** BRANO DA LEGGERE **

I sistemi informatici, i software, perfino i protocolli di comunicazione, a volte possono presentare delle vulnerabilità, ossia dei punti deboli che possono essere attaccati, lesi o danneggiati o ancora possono presentare errori non rilevati durante le fasi di analisi o di test dei software stessi, delle reti, delle infrastrutture informatiche in genere, pertanto durante la loro vita queste vulnerabilità possono essere trovate e sfruttate con scopi a volte illeciti, quindi tale termine lo possiamo associare alla violazione di una policy di sicurezza. 

Molte grandi compagnie, da questo punto di vista hanno creato programmi definiti ‘bug bounty’ che invogliamo gli sviluppatori di software, gli hacker, i tester, ad individuare eventuali vulnerabilità nei sistemi, in modo da irrobustire i software, i dispositivi, le infrastrutture dietro compensi monetari.

Le vulnerabilità vengono classificate e catalogate affinché si abbia la massima diffusione nella comunità, esiste un istituzione denominata MITRE sponsorizzata dal governo degli Stati Uniti che ha dato una definizione precisa ed ha creato una distinzione in due macro categorie: le Vulnerabilità e le Esposizioni.

Per 'Vulnerabilità' si intende un punto debole che può essere presente nella logica computazionale (ad esempio nel codice di un software) o all'interno di componenti hardware, o all'interno di un firmware, che se sfruttate posso impattare negativamente sulla sicurezza, sulla riservatezza o sull'integrità stessa del sistema informatico preso di mira. 

Un elenco delle vulnerabilità è riportato all'interno del 'Common Vulnerabilities and Exposures' (CVE) che altro non è che un sito web 'https://www.cve.mitre.org/' in cui sono classificate e messe a disposizione di tutti, questo strumento garantisce una condivisione di informazioni, un punto di incontro per discutere sulle problematiche rilevate e quindi una linea base per valutare gli strumenti idonei alla correzione, ma soprattutto consente lo scambio di informazioni a livello di cyber security.

Per 'Esposizione' si intende un problema legato alle configurazioni o ad un errore nel codice che permette l'accesso a informazioni o funzionalità di un sistema e che possono essere sfruttate dagli hacker o peggio dai cracker. 

In particolare una esposizione descrive uno stato in un sistema di calcolo che non è una vulnerabilità, ma:

  • permette ad un attaccante di condurre un’attività di raccolta di informazioni;
  • permette ad un attaccante di nascondere un'attività;
  • permette l’uso di applicazioni che possono essere attaccate con successo con metodi di forza bruta.

Una lista delle Esposizioni è mantenuta e può essere consultata nel 'Common Configuration Enumeration' (CCE) presso il sito web 'https://nvd.nist.gov/config/cce/index

La classificazione delle esposizioni è analoga a quella delle vulnerabilità.

EternalBlue

EternalBlue è un exploit ossia uno strumento di diffusione di virus, ransomware, worm, script, etc, che sfrutta una specifica vulnerabilità di un sistema informatico al fine di ottenere da parte dell'attaccante i privilegi amministrativi e quindi la possibilità di eseguire codice malevolo.

** ATTIVITÀ DA SVOLGERE **
A. Secondo il brano sulle vulnerabilità informatiche, che cosa permette un'esposizione? Riporta tutti i punti elencati.
B. Trascrivi dal brano sulle vulnerabilità informatiche il tratto che va da "EternalBlue è un" fino a "eseguire codice malevolo.".

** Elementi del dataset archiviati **
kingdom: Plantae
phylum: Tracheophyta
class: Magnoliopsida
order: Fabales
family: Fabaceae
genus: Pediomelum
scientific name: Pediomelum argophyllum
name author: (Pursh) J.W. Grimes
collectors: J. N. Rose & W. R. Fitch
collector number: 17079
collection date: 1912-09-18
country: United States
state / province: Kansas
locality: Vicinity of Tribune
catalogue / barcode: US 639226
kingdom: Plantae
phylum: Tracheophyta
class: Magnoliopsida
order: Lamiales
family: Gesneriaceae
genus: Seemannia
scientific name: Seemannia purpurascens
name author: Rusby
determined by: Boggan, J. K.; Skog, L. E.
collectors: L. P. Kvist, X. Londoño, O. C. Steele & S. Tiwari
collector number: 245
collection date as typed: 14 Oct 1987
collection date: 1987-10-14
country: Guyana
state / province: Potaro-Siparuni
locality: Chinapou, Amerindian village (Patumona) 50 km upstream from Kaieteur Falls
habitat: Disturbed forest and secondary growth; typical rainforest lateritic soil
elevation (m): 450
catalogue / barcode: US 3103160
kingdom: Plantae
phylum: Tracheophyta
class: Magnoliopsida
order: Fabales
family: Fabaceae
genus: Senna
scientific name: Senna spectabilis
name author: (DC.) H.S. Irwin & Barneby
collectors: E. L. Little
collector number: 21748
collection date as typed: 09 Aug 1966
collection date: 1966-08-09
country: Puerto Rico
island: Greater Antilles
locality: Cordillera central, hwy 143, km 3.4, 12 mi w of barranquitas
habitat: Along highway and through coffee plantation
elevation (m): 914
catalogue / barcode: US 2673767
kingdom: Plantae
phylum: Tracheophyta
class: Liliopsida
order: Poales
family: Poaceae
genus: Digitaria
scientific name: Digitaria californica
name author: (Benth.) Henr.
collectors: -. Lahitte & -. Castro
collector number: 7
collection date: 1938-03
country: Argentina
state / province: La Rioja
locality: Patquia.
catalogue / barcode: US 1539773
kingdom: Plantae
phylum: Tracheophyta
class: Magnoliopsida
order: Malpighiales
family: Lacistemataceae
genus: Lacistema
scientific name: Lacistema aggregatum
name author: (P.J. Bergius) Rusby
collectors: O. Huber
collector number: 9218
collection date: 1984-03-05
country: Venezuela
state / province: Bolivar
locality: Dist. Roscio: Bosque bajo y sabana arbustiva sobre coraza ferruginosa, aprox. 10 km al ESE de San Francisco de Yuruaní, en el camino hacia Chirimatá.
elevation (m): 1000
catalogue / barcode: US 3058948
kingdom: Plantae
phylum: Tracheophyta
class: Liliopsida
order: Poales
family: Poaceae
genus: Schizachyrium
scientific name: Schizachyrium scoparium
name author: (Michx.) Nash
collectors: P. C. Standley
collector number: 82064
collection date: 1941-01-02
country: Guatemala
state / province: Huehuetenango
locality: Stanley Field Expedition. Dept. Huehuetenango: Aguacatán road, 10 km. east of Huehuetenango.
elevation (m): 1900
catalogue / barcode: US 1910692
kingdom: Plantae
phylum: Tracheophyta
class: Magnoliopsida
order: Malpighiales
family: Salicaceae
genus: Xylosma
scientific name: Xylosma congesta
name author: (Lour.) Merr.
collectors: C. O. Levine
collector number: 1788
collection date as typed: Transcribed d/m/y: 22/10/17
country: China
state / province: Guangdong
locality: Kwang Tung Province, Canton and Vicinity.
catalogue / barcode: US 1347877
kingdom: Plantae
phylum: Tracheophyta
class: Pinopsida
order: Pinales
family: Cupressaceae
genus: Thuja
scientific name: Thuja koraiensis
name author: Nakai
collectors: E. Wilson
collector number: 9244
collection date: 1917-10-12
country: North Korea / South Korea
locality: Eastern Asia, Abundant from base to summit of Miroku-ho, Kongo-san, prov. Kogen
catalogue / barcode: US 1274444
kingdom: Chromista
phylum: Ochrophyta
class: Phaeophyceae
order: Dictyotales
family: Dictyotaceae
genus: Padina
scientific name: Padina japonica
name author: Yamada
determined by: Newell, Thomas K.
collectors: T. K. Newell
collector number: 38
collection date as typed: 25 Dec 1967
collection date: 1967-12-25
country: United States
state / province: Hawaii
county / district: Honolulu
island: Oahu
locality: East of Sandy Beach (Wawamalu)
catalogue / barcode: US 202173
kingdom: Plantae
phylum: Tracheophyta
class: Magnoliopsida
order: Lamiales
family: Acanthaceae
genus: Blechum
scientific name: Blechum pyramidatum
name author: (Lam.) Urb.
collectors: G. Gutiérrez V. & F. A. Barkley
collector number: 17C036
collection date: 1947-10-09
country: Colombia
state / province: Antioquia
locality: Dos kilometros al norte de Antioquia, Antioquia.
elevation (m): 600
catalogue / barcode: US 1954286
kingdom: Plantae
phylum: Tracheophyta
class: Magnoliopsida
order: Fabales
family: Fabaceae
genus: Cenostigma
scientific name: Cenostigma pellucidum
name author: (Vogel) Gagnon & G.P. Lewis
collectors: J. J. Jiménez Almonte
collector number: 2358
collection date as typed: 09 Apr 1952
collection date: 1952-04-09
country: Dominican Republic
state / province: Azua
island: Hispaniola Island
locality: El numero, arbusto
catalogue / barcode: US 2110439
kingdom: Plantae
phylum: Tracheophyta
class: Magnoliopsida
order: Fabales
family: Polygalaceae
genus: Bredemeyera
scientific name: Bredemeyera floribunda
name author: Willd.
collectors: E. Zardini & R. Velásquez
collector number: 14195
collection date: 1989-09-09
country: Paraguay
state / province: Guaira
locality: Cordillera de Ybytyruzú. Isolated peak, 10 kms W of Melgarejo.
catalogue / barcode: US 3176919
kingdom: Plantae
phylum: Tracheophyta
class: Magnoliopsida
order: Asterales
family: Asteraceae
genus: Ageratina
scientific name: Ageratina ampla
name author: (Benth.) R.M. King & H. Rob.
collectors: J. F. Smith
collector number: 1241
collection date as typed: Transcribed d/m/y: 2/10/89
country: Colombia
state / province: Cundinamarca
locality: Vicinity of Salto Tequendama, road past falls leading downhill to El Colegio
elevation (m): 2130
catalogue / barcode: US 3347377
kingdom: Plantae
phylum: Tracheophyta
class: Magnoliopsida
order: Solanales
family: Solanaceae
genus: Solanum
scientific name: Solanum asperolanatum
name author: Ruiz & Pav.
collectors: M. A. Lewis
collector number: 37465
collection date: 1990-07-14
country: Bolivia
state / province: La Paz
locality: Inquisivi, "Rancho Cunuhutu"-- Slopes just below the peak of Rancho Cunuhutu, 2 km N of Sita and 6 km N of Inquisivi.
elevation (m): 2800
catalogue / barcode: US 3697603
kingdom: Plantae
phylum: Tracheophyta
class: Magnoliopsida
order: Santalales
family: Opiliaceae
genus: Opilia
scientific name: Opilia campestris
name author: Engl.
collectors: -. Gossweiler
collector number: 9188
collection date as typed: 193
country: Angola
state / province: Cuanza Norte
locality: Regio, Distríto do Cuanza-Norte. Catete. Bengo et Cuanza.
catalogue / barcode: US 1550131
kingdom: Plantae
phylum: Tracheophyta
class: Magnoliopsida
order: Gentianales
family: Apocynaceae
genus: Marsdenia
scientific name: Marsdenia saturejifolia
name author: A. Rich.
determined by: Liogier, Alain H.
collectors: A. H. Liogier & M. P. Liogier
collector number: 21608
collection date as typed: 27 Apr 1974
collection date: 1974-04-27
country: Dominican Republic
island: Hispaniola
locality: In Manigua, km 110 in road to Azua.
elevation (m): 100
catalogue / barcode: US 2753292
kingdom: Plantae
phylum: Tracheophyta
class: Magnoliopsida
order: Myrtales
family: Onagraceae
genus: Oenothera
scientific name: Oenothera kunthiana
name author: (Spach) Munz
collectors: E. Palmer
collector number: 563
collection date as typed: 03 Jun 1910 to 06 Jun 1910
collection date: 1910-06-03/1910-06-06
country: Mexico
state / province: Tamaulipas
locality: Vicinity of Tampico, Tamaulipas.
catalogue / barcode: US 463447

** SEZIONE RISPOSTE **
A.
- Permette a un attaccante di condurre un'attività di raccolta di informazioni.
- Permette a un attaccante di nascondere un'attività.
- Permette l'uso di applicazioni che possono essere attaccate con successo con metodi di forza bruta.

B.
EternalBlue è un exploit ossia uno strumento di diffusione di virus, ransomware, worm, script, etc, che sfrutta una specifica vulnerabilità di un sistema informatico al fine di ottenere da parte dell'attaccante i privilegi amministrativi e quindi la possibilità di eseguire codice malevolo.